= Non-profit hospital =

Type of hospital found in the USA

A non-profit hospital is a hospital that does not make profits for owners of the hospital from the funds collected for patient services. The owners of non-profit hospitals are often a charitable organization or non-profit corporations. Fees for service above the cost of service are reinvested in the hospital. Other funding types for hospitals include public hospitals and for-profit hospitals.

==In the United States==
The hospital industry in the United States includes a mix of ownership forms. Non-profit hospitals are the most common type, but for-profit and government hospitals also play substantial roles. A non-profit hospital, or not-for-profit hospital, is a hospital which is organized as a non-profit corporation. Non-profit hospitals are mostly funded by charity, religion or research/educational funds.

A non-profit hospital, or not-for-profit hospital, is a hospital which is organized as a non-profit corporation. Based on their charitable purpose and most often affiliated with a religious denomination they are a traditional means of delivering medical care in the United States. Non-profit hospitals are distinct from government owned public hospitals and privately owned for-profit hospitals.

Non-profit hospitals do not pay federal income or state and local property taxes, and in return they benefit the community. The various exemptions given to non-profit hospitals get scrutinized by policymakers, with the argument being whether they provide community benefits that justify forgone government tax revenues. Courts generally have rejected challenges to the tax-free status of non-profit hospitals by indigent patients who are forced to pay for services on the grounds that the question is a matter for the IRS and that the indigent patients lack standing.

In 2003, of the roughly 3,900 nonfederal, short-term, acute care general hospitals in the United States, the majority—about 62 percent—were nonprofit. The rest included government hospitals (20 percent) and for-profit hospitals (18 percent). In exchange for tax-exemptions, estimated to total $12.6 billion in 2002, nonprofit hospitals are expected to provide community benefits.

===By state===
In the State of New York, all traditional hospitals must be non-profit by law. Exceptions include outpatient surgery centers which can be for-profit.
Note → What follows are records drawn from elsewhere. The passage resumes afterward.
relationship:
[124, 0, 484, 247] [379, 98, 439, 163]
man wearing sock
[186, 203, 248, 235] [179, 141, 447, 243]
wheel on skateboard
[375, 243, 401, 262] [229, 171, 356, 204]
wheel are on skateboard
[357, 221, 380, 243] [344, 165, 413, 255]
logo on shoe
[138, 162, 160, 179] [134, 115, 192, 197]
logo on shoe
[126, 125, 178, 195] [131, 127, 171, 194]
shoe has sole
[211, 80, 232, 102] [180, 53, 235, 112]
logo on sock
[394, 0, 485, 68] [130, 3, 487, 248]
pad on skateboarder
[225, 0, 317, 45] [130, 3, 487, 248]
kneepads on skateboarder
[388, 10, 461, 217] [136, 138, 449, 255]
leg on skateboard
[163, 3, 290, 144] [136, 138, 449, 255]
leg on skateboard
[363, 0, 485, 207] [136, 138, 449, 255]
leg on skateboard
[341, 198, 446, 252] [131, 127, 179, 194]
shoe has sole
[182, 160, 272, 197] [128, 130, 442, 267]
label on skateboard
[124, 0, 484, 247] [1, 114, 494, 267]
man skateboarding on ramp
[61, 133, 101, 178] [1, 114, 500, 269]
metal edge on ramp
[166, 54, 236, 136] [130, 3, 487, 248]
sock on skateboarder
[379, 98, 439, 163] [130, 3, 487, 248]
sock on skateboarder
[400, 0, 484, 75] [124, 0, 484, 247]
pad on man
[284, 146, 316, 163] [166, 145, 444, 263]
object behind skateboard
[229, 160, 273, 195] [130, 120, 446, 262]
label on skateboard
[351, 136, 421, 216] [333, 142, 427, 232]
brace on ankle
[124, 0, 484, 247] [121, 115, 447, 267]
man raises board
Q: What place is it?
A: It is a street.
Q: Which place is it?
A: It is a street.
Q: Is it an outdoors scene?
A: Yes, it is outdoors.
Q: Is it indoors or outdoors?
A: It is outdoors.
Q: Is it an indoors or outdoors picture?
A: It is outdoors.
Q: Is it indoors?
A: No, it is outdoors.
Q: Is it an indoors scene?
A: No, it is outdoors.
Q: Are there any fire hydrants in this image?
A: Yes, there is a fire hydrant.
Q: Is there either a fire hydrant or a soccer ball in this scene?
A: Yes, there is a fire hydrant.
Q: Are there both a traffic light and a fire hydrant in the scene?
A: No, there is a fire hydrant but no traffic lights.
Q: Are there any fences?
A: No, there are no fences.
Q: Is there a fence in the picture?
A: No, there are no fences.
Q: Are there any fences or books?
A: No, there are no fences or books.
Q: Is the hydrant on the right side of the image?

California Health & Safety Code section 1206(I) exempts from licensure clinics operated by a nonprofit corporation (such as a medical foundation) if they meet certain requirements, including conducting medical research and health education, and providing medical care through a group of 40 or more independent contractor physicians and surgeons. The foundation's board must consist of physician, hospital and local community representatives, with affiliated physicians making up no more than 20 percent of the board's members.

It is for these reasons that organizations such as the Cedars-Sinai Medical Center restructured in 1994 to become the Cedars-Sinai Health System, comprising the Cedars-Sinai Medical Care Foundation, Physician-Hospital Organization and Cedars-Sinai Medical Center."